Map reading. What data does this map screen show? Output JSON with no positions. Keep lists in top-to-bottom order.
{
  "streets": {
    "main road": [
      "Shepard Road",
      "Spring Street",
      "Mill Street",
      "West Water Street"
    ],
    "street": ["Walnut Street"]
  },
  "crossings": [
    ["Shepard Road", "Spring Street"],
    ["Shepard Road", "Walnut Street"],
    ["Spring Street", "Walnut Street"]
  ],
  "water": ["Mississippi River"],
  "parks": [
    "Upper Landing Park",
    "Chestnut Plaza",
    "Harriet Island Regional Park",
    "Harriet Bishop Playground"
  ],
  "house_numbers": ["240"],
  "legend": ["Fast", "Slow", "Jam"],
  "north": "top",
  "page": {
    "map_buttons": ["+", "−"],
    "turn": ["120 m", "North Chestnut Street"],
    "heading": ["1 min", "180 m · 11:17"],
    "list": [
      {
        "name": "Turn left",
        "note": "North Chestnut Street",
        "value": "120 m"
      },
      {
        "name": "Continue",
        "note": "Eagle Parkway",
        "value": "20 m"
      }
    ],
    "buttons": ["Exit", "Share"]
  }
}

Exercise goal:
Every entry must be given again exactly as it reads.

Solution to the exercise:
Map reading. What data does this map screen show? Output JSON with no positions. Keep lists in top-to-bottom order.
{
  "streets": {
    "main road": [
      "Shepard Road",
      "Spring Street",
      "Mill Street",
      "West Water Street"
    ],
    "street": ["Walnut Street"]
  },
  "crossings": [
    ["Shepard Road", "Spring Street"],
    ["Shepard Road", "Walnut Street"],
    ["Spring Street", "Walnut Street"]
  ],
  "water": ["Mississippi River"],
  "parks": [
    "Upper Landing Park",
    "Chestnut Plaza",
    "Harriet Island Regional Park",
    "Harriet Bishop Playground"
  ],
  "house_numbers": ["240"],
  "legend": ["Fast", "Slow", "Jam"],
  "north": "top",
  "page": {
    "map_buttons": ["+", "−"],
    "turn": ["120 m", "North Chestnut Street"],
    "heading": ["1 min", "180 m · 11:17"],
    "list": [
      {
        "name": "Turn left",
        "note": "North Chestnut Street",
        "value": "120 m"
      },
      {
        "name": "Continue",
        "note": "Eagle Parkway",
        "value": "20 m"
      }
    ],
    "buttons": ["Exit", "Share"]
  }
}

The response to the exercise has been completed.